Hay que ver el título, pensará el paciente lector que hoy domingo elige este texto, esta hablilla que lleva quince años ocupando tres minutos de los mil cuatrocientos cuarenta que tiene el día. Dicho así resulta tan evocador como una película de intriga o una novela negra de Emile Gaboriau sin Monsieur Lecoq, porque lo que La Isla esconde no es un misterio. Lo sabemos los isleños y quienes no lo son.
Podemos empezar por nuestra particular “bella escondida”, la torre parcialmente visible al bajar la calle Quevedo, tranquila, corta y sin salida, oscura y protectora en invierno, fresca y despejada en verano. Surgen preguntas sobre el origen de este castillete de construcción distinta a las casas de los alrededores y con detalles que recuerdan a la plaza de abastos local antes de su remodelación, como el color de la fachada, las ventanas ojivales y las molduras bajo las cornisas.

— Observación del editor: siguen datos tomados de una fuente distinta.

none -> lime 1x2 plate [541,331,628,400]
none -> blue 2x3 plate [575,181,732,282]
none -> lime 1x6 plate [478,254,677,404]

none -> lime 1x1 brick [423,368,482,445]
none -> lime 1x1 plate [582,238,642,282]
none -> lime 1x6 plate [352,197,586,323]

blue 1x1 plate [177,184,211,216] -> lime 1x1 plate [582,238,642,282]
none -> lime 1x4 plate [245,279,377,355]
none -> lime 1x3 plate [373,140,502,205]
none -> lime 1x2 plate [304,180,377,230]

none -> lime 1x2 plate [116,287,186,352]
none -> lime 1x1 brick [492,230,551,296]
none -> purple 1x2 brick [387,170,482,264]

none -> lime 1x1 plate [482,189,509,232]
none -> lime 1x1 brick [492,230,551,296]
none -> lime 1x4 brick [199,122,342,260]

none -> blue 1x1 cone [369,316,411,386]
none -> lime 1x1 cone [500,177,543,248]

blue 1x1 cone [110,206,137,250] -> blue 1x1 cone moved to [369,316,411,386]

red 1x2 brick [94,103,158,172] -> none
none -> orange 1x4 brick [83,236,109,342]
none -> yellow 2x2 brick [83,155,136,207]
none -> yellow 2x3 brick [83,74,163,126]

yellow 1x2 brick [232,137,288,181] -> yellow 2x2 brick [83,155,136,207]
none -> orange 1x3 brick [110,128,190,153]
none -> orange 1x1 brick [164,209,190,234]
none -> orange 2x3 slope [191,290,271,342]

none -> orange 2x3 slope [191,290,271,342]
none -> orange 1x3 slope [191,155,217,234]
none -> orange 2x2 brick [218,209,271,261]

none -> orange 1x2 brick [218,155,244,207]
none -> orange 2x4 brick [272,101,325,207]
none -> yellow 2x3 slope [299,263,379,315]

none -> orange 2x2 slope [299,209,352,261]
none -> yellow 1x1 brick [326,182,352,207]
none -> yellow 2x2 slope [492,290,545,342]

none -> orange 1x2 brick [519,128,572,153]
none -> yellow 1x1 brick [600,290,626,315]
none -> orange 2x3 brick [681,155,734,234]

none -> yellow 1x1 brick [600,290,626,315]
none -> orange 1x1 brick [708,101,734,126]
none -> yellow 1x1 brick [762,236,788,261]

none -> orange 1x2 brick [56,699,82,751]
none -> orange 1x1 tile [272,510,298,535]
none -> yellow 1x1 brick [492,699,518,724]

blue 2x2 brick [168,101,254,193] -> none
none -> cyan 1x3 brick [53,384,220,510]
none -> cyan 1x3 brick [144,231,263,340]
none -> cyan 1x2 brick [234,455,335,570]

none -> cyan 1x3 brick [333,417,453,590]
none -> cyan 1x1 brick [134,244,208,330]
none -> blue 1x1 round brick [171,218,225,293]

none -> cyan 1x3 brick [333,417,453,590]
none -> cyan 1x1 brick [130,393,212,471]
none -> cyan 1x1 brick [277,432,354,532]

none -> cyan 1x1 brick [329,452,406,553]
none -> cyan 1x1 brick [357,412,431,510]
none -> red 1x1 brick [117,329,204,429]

La imaginación se despierta pensando en cómo sería aquella zona cuando se levantó, con la huerta que se extendía hasta la calle colón por un lado y por el otro mirando hacia el camino de moreras que llevaba al cementerio. Algún enamorado de la historia local teorizó sobre la forma de llegar a ella, consiguiendo engrandecer el silencio sobre esta torre oteadora, celosa vigilante, cariñosamente vigilada por el viandante que, convertido en cíclope, la fotografía inmortalizando el vértice que clava en el poniente.
Y hablando de cíclope, La Isla tiene el suyo, gigantesco y gris. Rodeado de verdor, marea de flores y salicornias el Puente de Ureña parece esperar la caricia del agua que la carrera del tiempo deja tan lejos. La siente como una brisa suave de río, olorosa y silbante al rozar las hojas de los eucaliptos, murmullo que aviva la tranquilidad del entorno.
La tarde resbala por su desnudez, crepúsculo amatista, como escribió el poeta, evocador de frío y de tristeza, de mundos invisibles, de cuentos no contados. La Historia se quedó sin la de esta zona isleña, sin la de este puente que los años y los hombres dejaron inerte, indefenso, acompañado de alimañas, aves alocadas y miradas compasivas. Puente cuyo ojo abierto permite la visión del más moderno que cruza la bahía.
Pero la soledad y la tristeza de este cíclope se agigantan porque a su lado se acumulan los restos del Cementerio de los Soldados. La sequedad de este invierno, la escasa pero fuerte lluvia que ha caído y estos últimos azotes del viento, como se ha dicho, han acelerado el deterioro de este lugar recóndito, guardador de testimonios y lugar de encuentros y gamberradas de niños que hoy son abuelos de padres.
Por aquel cementerio pastaron ovejas merinas, rodaron las piezas de fruta robadas entre carcajadas en los huertos de La Casería y corretearon los pequeños y no tanto tras un balón. Campo de juegos inocentes, a este cementerio ya no le quedan días y aunque se caiga, aunque el abandono lo deshaga, es ruina de esperanza, historia no ahogada. Y los isleños y quienes no lo son lo sabemos.
Ciertamente, La Isla esconde mucho más, pero bastan estos ejemplos para darnos cuenta –una vez más- de que no despega y si se eleva un poquito el vuelo se aborta. Hace falta un empujón.
Bien podríamos empezar el año con un propósito de enmienda.